• _Quoted passage_:
Tuesday, November 09, 2004

Strange Meeting

He died in the last year of his war; this poem was found among his personal effects. I found myself thinking of Wilfred Owen and Iraq all at once, this day. The poem is rich with words like overripe fruit, rotting in the carnage of some far-flung battlefield. It is ghastly, and profane, and yet seems like the zenith of a war-poet's gift.

Here are some of its lines:

"Strange, friend," I said, "Here is no cause to mourn."
"None," said the other, "Save the undone years,
The hopelessness. Whatever hope is yours,
Was my life also; I went hunting wild
After the wildest beauty in the world,
Which lies not calm in eyes, or braided hair,
But mocks the steady running of the hour,
And if it grieves, grieves richlier than here.
For by my glee might many men have laughed,
And of my weeping something has been left,
Which must die now. I mean the truth untold,
The pity of war, the pity war distilled.
Now men will go content with what we spoiled.
Or, discontent, boil bloody, and be spilled.
They will be swift with swiftness of the tigress,
None will break ranks, though nations trek from progress.


And this is what a paean to the modern world might sound like.

Monday, November 08, 2004

Book Alert: Jonathan Strange & Mr Norrell

This is the largest novel of the year, as far as I can tell. Susanna Clark's 782-page opus may not have Tolkien's magisterial bulk, but it is certainly a sustained narrative of peculiar and commendable strengths. Set during the English Regency period, it is the story of how certain unique arts are lost, then discovered — but deliberately confined and controlled by one man and his power-hungry advisors — and later liberated to bring in a new age. And is the new age better than the one before? We are left with mixed feelings; it is a satisfactory state of ambivalence which agrees with what we know of human nature.

The book as a whole can be read as an analogy for technological power and its control. Of course, the most obvious of the age-defining technologies of our time is that which allows us to split the atom. True to form, the knowledge of Messrs Strange and Norrell takes most of the book to percolate to other practitioners, but once unleashed, cannot be rescinded. Also true to the reflexes of most modern states, the first practical applications of the new arts are in war — the Napoleonic wars, to be exact.

Yet, this isn't all the book is about. It is also a moving and sometimes very disturbing disquisition about the nature of human knowledge, its attainment, cost, and deployment. Jonathan Strange begins as Mr Norrell's apprentice, but rapidly comes to realise that the apprenticeship offered is merely a way of keeping his talent in check and subordinate to the state. He serves faithfully at first, but in the end realises that the state and the country are not the same, and that knowledge itself may prove more important than either. Mr Norrell begins with good intentions, but is quickly brought into the establishment so that only that august self-elected group will have the benefit of his naïve and earnest philosophizing.

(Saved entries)

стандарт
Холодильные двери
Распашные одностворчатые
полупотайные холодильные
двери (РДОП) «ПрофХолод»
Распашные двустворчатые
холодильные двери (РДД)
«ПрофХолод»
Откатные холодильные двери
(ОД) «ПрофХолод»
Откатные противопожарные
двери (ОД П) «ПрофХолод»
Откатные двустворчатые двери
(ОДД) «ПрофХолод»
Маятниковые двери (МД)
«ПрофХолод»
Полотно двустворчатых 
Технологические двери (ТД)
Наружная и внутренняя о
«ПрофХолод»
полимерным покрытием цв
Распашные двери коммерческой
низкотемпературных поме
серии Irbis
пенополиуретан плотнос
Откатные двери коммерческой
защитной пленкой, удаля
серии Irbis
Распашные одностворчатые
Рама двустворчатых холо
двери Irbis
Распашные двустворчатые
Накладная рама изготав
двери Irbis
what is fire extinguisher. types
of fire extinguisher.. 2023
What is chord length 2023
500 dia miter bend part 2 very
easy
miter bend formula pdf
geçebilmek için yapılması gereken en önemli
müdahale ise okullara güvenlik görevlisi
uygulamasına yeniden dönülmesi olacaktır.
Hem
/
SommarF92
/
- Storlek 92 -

• _Brief A_:
Give the lines of the saved entries, starting at the first line and ending at the line that contains "полимерным покрытием цв", as a JSON list of strings with one string per line and no blank lines.
• _Brief B_:
Extend the blog post on the poem "Strange Meeting" and the novel Jonathan Strange & Mr Norrell past its last sentence.

• _Written response A_:
[
  "стандарт",
  "Холодильные двери",
  "Распашные одностворчатые",
  "полупотайные холодильные",
  "двери (РДОП) «ПрофХолод»",
  "Распашные двустворчатые",
  "холодильные двери (РДД)",
  "«ПрофХолод»",
  "Откатные холодильные двери",
  "(ОД) «ПрофХолод»",
  "Откатные противопожарные",
  "двери (ОД П) «ПрофХолод»",
  "Откатные двустворчатые двери",
  "(ОДД) «ПрофХолод»",
  "Маятниковые двери (МД)",
  "«ПрофХолод»",
  "Полотно двустворчатых ",
  "Технологические двери (ТД)",
  "Наружная и внутренняя о",
  "«ПрофХолод»",
  "полимерным покрытием цв"
]

• _Written response B_:
The establishment quickly grows bored of Mr Norrell and wary of Mr Strange. And as is the case in many similar situations, it is the women and the disenfranchised who suffer most. Jonathan's wife Arabella is a particularly nasty casualty, as are the manservant and wife of Lord Pole, Norrell's establishment mentor. All these will be saved in the end, but the upheaval is tremendous, and there are many others who will be strewn by the wayside when the darkness is finally over.

Behind it all is the dark spectre of John Uskglass, the Raven King. Custodian of the hidden knowledge, he is an enigma at best, and a harbinger of doom at worst. All fear him, and they deal with that fear by through ultimately futile attempts to expunge all traces of his existence. But the never-present (and yet ever-present) Uskglass will have the last laugh.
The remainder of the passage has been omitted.